EXERCISE MATERIALS Block Start
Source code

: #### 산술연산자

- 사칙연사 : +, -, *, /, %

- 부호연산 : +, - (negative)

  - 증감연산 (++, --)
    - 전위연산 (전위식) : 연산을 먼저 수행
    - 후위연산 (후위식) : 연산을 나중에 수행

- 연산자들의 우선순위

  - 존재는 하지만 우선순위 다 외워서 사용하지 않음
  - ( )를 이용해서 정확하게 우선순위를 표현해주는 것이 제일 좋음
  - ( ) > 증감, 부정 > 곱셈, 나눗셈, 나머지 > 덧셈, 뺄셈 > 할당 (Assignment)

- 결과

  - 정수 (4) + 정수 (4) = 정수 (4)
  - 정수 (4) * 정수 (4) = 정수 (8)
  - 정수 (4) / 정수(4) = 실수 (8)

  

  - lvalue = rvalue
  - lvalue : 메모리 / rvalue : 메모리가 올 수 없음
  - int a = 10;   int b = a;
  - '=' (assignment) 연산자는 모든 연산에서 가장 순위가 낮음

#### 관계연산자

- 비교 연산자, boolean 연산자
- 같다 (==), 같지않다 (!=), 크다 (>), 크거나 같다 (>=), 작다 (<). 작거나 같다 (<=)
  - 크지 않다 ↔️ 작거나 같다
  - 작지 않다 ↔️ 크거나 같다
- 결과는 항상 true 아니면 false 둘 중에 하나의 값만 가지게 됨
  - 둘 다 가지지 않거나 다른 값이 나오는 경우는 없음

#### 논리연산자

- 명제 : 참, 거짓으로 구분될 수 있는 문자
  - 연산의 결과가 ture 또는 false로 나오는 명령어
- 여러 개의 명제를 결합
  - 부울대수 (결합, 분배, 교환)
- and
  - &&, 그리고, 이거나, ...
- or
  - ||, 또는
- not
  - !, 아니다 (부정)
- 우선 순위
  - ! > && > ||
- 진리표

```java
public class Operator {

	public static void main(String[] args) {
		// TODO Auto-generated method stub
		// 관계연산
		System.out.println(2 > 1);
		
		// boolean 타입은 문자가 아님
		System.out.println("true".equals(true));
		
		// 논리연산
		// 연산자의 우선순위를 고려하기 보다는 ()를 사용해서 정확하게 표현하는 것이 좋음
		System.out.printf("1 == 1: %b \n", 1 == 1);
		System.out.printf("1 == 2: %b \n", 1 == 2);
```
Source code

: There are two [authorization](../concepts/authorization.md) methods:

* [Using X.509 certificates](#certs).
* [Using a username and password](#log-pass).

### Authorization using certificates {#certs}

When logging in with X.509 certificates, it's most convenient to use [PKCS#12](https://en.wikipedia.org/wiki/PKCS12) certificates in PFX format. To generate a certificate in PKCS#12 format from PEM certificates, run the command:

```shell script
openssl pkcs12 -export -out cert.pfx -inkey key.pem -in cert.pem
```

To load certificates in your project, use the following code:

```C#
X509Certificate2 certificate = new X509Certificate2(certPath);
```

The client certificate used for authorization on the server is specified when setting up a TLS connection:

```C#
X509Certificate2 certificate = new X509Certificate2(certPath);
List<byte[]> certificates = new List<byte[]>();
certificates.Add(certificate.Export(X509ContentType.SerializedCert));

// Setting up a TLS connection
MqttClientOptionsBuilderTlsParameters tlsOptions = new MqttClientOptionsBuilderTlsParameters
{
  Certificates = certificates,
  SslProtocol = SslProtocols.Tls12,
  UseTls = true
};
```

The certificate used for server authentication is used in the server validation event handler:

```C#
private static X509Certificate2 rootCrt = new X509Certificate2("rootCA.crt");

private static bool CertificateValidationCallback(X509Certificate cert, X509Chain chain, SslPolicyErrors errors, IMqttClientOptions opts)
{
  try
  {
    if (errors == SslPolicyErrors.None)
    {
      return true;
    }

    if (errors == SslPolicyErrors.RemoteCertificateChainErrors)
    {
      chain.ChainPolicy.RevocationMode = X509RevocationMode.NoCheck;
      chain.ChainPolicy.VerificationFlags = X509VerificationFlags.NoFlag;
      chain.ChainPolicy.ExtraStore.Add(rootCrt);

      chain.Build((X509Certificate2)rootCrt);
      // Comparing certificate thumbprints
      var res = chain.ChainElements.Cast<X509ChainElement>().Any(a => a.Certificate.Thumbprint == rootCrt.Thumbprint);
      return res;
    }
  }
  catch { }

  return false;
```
EXERCISE MATERIALS Block End
[PROBLEM] Could you copy every line from the records that mentions the word "rootCrt"?

[REPLY]
private static X509Certificate2 rootCrt = new X509Certificate2("rootCA.crt");
      chain.ChainPolicy.ExtraStore.Add(rootCrt);
      chain.Build((X509Certificate2)rootCrt);
      var res = chain.ChainElements.Cast<X509ChainElement>().Any(a => a.Certificate.Thumbprint == rootCrt.Thumbprint);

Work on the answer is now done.